PAGE EXCERPT:
🧩 Introduction

In today’s cloud-native ecosystem, observability is a must. While tools like Grafana and Loki are widely used, I recently explored a different approach using OpenObserve, a high-performance, low-cost observability platform.

In this post, I’ll walk you through how we monitored Kubernetes pods—capturing pod status, logs, age, and log counts—using OpenObserve, Prometheus, and Python scripts, with an addition of Vector for log forwarding.

🛠️ Tech Stack

• Kubernetes (Minikube running on an AWS EC2 instance)

• Prometheus – for scraping application and pod-level metrics

• Python – for collecting Kubernetes metadata and logs

• Vector (optional) – for forwarding logs

• OpenObserve – for storing and visualizing logs and metrics

📌 Use Case Overview

Our observability goals included:

• Monitoring pod lifecycle: status, restarts, and age

• Collecting and centralizing pod logs from all namespaces

• Dynamically tracking pod age and restart patterns

• Generating custom request count metrics using Prometheus actuator endpoints

• Creating dashboards and alerts in OpenObserve for real-time insights

🧭 Step-by-Step Procedure

Here’s a structured breakdown of how we implemented the observability stack:

🔹 Step 1: Set Up Kubernetes Environment

We began by creating a Minikube cluster on an AWS EC2 instance.

• Installed Minikube on an Amazon Linux 2 EC2 instance

• Installed and configured kubectl

• Deployed sample applications and services to simulate workloads

• Ensured network access and DNS resolution for external observability tools

🔹 Step 2: Deploy and Configure OpenObserve (External to Kubernetes)

Instead of deploying OpenObserve inside the Kubernetes cluster, we ran it on a separate EC2 instance using Docker.

Deployment Highlights:

• Docker-based setup: Pulled and ran OpenObserve as a container

• Public access: The container’s default port (5080) was exposed

• Security groups were adjusted to allow ingress traffic

• Accessed the web UI via http://<ec2-public-ip>:5080

Ingestion:

• Logs were pushed via OpenObserve’s HTTP API using Python scripts (or optionally Vector)

• Logs were tagged with metadata like namespace, pod name, and timestamp

• Retention and indexing policies were configured for performance and cost control

🔹 Step 3: Configure Prometheus to Scrape Metrics

We configured Prometheus to collect metrics from the applications:

• Enabled /actuator/prometheus endpoint (for Spring Boot apps)

PROVIDED INFORMATION:
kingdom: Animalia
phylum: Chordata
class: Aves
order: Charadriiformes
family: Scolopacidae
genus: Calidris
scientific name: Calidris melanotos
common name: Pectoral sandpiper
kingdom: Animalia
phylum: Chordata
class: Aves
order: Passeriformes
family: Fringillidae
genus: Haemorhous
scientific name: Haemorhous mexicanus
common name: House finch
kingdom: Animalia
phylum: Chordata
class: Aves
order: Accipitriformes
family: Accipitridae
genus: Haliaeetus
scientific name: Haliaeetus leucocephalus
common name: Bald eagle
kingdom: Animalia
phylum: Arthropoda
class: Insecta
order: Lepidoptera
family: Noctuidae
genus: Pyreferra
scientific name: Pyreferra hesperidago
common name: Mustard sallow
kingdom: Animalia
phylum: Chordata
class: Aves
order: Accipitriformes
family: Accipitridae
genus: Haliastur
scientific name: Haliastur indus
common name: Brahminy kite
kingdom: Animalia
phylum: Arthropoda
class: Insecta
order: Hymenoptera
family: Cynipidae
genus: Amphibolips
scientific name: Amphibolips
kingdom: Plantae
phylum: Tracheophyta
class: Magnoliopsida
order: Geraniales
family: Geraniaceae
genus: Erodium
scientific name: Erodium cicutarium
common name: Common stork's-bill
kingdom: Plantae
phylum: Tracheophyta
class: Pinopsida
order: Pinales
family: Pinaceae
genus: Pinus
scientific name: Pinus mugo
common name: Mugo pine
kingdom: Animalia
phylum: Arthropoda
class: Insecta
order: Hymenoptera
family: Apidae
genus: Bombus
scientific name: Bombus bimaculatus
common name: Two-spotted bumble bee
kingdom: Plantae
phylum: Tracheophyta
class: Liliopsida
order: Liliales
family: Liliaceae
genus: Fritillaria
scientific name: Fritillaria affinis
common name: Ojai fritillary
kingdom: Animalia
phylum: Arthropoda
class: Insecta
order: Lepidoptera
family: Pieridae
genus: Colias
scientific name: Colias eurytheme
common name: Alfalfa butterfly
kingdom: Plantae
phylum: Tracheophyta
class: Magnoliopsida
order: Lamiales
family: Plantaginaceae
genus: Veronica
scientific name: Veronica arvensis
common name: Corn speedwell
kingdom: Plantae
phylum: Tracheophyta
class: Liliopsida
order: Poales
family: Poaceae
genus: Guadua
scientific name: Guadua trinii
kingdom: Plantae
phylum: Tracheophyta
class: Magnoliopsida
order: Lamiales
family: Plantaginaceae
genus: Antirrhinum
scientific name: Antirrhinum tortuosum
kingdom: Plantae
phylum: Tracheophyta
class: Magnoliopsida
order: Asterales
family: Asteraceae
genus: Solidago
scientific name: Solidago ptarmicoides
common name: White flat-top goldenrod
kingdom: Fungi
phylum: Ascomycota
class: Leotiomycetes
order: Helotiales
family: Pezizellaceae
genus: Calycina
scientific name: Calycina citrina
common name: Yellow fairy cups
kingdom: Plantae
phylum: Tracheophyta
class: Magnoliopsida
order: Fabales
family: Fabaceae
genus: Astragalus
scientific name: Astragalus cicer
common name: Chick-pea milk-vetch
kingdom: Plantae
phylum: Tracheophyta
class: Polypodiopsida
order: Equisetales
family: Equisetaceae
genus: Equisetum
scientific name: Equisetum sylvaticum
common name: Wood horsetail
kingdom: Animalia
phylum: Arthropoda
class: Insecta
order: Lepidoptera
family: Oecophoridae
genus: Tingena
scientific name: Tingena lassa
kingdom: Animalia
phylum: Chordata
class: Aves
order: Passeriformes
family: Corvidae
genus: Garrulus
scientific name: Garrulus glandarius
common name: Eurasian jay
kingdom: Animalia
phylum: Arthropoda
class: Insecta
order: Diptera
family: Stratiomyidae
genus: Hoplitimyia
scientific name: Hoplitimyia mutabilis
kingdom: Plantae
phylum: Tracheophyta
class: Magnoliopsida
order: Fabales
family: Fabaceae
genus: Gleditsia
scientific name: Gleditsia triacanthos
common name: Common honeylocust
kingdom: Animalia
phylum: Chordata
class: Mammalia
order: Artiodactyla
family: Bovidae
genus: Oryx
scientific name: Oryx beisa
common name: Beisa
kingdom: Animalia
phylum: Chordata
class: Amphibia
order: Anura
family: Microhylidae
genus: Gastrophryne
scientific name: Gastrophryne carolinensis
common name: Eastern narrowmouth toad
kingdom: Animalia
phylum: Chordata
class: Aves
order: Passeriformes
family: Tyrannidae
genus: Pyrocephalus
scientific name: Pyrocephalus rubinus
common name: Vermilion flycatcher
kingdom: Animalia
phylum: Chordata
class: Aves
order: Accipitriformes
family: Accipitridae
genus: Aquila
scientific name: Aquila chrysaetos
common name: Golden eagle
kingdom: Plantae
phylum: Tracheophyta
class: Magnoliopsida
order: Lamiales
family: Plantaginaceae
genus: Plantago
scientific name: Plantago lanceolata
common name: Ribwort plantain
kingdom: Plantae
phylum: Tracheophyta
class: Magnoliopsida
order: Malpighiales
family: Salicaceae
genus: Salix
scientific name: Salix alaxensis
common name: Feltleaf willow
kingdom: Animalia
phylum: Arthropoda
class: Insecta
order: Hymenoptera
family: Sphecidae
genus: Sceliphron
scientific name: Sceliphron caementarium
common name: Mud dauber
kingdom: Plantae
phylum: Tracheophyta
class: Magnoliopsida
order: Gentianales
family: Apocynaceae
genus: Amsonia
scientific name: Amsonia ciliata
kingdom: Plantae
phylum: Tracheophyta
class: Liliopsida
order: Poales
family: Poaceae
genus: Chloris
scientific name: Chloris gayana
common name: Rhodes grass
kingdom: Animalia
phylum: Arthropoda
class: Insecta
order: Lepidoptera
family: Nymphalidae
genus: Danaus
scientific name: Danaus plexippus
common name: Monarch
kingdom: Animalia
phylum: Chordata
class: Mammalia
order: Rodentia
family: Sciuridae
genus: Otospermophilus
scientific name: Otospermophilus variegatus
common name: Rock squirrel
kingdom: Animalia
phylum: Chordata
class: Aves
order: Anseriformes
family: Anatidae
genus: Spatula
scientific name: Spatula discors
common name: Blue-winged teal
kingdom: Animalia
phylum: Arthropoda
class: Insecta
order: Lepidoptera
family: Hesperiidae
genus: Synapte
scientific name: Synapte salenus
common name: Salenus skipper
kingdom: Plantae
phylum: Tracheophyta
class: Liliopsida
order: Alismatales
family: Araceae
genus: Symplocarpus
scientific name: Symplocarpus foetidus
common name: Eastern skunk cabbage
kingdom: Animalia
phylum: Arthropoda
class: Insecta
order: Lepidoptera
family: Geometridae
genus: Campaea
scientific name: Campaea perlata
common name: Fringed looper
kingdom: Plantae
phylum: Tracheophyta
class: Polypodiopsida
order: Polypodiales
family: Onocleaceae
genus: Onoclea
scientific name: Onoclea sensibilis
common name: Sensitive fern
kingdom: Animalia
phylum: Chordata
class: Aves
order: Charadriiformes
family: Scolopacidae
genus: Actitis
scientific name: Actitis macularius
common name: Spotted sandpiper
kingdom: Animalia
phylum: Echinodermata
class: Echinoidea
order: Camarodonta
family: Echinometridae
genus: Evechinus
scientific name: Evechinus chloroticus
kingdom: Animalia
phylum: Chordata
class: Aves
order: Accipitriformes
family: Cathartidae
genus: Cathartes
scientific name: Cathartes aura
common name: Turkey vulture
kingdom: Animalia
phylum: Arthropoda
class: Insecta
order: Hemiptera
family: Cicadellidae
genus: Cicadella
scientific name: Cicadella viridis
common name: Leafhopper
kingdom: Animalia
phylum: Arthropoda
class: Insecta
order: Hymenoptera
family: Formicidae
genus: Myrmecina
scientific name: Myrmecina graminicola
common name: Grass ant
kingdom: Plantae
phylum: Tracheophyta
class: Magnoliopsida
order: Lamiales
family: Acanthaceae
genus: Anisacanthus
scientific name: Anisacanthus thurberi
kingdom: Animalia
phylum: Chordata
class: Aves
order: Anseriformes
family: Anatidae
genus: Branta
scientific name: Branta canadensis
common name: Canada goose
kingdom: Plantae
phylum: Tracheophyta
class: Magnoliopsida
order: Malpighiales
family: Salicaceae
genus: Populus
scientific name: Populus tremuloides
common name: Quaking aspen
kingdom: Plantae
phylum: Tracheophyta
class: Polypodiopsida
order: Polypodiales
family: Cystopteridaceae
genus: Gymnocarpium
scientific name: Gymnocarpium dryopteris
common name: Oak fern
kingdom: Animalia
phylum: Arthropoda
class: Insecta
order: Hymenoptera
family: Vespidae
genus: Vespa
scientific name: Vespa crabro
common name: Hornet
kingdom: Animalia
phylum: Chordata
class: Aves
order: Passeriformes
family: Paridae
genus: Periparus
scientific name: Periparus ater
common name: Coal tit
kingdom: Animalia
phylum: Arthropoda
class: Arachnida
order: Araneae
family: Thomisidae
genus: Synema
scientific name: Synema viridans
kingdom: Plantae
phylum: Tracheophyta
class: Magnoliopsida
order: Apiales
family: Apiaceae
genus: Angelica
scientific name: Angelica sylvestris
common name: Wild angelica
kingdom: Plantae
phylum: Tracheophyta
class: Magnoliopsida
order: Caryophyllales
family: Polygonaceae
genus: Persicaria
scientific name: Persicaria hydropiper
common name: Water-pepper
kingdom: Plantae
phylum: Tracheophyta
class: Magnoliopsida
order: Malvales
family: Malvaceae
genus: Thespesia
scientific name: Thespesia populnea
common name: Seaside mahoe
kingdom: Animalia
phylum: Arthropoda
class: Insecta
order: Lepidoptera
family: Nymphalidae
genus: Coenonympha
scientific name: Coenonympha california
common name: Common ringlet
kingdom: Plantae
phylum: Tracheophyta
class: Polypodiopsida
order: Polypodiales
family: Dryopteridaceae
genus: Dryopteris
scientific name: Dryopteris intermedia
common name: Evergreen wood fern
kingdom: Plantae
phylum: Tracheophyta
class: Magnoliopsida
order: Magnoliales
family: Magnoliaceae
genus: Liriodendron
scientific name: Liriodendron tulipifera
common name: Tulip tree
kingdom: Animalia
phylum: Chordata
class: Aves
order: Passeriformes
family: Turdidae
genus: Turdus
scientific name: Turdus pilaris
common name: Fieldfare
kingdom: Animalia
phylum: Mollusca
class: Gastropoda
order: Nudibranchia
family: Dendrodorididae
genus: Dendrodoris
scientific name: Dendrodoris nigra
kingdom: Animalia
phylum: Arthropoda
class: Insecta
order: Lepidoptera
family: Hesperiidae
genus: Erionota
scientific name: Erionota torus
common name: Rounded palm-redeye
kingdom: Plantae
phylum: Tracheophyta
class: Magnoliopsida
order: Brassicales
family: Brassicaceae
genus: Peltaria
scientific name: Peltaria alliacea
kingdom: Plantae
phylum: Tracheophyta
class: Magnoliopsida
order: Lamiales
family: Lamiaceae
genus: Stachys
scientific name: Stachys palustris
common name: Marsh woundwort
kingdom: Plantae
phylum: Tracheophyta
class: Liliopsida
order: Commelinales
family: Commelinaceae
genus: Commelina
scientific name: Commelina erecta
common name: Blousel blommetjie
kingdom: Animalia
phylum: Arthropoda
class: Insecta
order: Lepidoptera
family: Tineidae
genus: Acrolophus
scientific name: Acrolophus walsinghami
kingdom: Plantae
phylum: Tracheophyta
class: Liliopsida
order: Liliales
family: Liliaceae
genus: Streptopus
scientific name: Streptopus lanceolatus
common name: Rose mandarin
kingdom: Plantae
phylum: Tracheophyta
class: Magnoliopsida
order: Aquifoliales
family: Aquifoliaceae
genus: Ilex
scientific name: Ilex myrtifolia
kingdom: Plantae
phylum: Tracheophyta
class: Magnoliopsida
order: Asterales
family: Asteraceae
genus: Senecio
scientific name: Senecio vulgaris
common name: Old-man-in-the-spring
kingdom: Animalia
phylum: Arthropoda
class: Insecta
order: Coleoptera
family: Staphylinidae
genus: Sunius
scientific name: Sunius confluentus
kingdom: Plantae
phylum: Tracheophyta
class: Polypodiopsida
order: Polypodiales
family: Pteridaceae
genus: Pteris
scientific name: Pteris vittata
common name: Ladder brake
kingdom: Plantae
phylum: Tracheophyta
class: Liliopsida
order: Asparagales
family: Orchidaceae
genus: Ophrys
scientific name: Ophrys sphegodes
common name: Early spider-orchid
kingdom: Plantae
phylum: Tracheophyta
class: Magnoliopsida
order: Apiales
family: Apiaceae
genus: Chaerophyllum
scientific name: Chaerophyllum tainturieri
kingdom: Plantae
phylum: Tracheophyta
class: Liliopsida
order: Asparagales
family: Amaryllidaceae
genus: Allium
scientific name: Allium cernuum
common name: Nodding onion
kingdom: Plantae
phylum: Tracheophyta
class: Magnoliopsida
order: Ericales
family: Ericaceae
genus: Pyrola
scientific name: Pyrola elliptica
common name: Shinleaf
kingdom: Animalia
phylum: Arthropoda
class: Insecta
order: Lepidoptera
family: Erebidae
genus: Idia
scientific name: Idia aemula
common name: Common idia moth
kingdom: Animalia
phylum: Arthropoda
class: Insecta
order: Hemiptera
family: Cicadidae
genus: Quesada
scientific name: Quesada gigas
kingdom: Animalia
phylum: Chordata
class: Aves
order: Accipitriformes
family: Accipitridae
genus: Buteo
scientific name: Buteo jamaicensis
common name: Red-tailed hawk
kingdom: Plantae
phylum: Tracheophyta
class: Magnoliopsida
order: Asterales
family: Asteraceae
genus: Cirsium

TASK GOAL: Copy out the part of the Kubernetes monitoring post between "In this post, I’ll" and "for log forwarding.", inclusive. The material shown after the Kubernetes monitoring post is separate from it.

THE RESPONSE:
In this post, I’ll walk you through how we monitored Kubernetes pods—capturing pod status, logs, age, and log counts—using OpenObserve, Prometheus, and Python scripts, with an addition of Vector for log forwarding.